Après le constat, les actions. Autour de la table consacrée à la réduction de l’empreinte carbone, le débat se cristallise sur le projet d’un réseau de chaleur urbain. « À l’hôtel, je me chauffe encore au fioul. Le réseau de chaleur est un vrai enjeu pour moi », insiste Béatrice Leclercq, gérante du Terril Blanc. En face, le premier adjoint à la mairie de Tignes explique que le projet est à l’étude. « L’idée est de câbler tout le plateau de Tignes », affirme Olivier Duch.

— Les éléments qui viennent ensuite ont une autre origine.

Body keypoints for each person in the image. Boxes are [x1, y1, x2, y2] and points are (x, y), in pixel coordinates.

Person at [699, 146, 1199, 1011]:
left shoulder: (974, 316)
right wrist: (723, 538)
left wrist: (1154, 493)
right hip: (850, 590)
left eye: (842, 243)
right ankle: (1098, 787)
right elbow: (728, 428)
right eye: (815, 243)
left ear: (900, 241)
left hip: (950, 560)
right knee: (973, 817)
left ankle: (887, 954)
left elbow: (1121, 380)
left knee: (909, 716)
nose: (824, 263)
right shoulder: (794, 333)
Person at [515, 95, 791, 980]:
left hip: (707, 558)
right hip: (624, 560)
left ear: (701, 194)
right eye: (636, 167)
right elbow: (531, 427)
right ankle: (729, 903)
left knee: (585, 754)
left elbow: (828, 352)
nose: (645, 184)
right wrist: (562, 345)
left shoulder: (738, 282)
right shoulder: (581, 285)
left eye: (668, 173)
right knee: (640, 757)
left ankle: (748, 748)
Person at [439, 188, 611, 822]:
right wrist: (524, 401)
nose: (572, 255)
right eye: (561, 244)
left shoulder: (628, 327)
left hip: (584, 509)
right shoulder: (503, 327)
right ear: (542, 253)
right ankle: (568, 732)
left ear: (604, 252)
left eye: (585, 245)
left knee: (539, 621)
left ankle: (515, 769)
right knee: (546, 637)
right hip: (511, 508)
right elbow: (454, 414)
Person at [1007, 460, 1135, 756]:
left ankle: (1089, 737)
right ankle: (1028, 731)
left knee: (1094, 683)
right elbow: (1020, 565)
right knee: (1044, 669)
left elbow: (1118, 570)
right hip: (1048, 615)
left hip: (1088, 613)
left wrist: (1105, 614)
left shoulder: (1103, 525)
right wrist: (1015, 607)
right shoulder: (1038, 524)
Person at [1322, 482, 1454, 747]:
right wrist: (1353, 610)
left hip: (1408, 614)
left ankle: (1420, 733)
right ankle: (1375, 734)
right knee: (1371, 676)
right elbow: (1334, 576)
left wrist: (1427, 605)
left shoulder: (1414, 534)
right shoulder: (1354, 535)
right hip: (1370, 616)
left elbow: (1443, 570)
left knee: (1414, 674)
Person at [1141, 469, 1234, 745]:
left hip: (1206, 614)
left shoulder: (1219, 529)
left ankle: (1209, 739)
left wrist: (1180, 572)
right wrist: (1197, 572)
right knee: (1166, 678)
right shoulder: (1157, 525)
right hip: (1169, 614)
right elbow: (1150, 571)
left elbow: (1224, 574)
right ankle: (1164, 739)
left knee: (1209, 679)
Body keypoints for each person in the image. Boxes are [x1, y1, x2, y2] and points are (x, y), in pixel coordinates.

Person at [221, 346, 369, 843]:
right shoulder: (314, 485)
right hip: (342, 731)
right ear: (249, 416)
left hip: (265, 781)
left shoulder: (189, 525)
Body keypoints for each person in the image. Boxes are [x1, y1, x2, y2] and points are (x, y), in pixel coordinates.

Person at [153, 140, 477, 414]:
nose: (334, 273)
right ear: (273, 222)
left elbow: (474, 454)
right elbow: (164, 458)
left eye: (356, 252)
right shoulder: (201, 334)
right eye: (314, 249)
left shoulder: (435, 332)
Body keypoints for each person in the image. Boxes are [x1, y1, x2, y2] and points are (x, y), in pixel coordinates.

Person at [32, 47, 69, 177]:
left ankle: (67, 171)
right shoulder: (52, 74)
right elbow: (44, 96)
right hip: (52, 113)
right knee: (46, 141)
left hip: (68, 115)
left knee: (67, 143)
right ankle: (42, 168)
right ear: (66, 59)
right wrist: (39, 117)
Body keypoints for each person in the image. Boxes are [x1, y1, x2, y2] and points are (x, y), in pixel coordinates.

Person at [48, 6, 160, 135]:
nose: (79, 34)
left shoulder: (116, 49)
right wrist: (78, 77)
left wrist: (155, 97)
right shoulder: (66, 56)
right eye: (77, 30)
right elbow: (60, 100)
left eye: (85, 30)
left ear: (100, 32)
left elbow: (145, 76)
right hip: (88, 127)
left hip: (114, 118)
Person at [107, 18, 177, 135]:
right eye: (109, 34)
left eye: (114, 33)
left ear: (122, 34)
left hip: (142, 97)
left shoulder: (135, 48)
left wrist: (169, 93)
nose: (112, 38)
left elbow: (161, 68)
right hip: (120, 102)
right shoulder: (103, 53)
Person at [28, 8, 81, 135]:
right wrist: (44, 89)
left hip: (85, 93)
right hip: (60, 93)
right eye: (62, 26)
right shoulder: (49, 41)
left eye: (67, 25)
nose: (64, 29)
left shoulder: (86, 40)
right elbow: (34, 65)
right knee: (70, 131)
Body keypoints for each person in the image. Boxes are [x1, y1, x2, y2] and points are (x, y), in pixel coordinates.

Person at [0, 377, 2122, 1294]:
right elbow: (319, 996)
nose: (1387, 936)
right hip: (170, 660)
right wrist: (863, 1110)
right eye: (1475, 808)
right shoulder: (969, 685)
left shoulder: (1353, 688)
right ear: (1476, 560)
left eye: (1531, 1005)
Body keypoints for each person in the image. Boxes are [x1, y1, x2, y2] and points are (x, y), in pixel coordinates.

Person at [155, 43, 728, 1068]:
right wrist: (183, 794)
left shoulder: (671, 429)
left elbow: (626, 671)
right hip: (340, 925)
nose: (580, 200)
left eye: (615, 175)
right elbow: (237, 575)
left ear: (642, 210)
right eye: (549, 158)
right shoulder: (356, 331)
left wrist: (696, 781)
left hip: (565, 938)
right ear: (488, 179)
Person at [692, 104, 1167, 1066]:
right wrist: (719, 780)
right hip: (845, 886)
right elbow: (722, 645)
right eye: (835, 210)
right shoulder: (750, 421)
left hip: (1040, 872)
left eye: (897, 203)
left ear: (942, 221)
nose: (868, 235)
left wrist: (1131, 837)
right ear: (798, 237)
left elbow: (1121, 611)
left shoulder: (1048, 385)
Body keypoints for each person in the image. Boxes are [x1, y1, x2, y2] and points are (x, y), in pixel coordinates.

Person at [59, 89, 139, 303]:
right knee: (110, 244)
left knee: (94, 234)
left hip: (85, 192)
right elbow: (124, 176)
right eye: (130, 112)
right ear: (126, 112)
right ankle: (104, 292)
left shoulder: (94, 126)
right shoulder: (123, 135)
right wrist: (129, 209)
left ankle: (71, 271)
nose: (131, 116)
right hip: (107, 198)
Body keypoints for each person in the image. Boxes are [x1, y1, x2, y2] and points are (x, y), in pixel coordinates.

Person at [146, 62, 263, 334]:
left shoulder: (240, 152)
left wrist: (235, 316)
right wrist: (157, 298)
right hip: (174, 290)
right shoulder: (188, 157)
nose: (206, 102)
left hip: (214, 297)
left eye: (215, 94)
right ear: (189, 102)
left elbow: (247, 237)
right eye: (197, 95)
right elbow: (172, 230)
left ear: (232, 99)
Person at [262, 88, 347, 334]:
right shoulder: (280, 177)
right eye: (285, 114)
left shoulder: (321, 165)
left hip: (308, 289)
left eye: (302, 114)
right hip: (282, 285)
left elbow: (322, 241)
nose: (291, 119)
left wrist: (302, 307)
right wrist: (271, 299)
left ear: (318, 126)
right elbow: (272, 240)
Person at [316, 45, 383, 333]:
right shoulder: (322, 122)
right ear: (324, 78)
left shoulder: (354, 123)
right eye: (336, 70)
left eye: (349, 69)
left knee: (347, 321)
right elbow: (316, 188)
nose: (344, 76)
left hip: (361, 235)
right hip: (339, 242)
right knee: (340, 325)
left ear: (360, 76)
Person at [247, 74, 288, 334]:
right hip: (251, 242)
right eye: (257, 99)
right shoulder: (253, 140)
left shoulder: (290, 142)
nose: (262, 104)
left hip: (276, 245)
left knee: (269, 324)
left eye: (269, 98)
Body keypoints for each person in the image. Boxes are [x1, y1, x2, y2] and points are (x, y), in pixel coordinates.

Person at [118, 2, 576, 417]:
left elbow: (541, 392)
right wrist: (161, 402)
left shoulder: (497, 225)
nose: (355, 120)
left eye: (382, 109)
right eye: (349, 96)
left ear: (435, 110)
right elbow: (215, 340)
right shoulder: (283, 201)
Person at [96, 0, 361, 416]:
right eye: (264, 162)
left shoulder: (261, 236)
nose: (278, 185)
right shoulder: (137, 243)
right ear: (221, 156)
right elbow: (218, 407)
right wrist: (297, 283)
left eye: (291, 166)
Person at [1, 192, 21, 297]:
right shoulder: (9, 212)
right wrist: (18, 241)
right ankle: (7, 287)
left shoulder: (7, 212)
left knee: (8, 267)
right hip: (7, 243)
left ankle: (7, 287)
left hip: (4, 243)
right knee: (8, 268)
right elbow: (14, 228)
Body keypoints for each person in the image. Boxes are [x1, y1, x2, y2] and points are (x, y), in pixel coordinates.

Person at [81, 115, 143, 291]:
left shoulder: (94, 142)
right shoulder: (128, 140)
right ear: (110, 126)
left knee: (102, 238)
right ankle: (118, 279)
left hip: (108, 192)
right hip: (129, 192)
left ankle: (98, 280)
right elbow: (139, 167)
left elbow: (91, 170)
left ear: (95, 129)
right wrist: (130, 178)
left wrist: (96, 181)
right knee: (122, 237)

Vient enfin la restitution des propositions. Devant l’assemblée, Hubert Didierlaurent présente une piste d’amélioration des plus audacieuses : « Comme ce qui a été décidé récemment sur les plages, on s’est demandé s’il ne fallait pas interdire de fumer sur le domaine skiable ». Et pourquoi pas « être les pionniers sur ce sujet », s’interroge l’adjoint à l’urbanisme.
Tout comme sur le sujet de la création d’habitats à l’année et pour les saisonniers, essentiels pour une vie à l’année mais aussi la réduction des trajets du quotidien. « Il est envisagé de créer un observatoire du logement pour recueillir des données et in fine agir », affirme Laura Isabey. La station a jusqu’à l’automne 2026 pour convaincre Mountain Riders de leur décerner un deuxième flocon vert. D’ici là, Estelle Chatellier l’assure : « Tignes a encore le temps de s’améliorer ».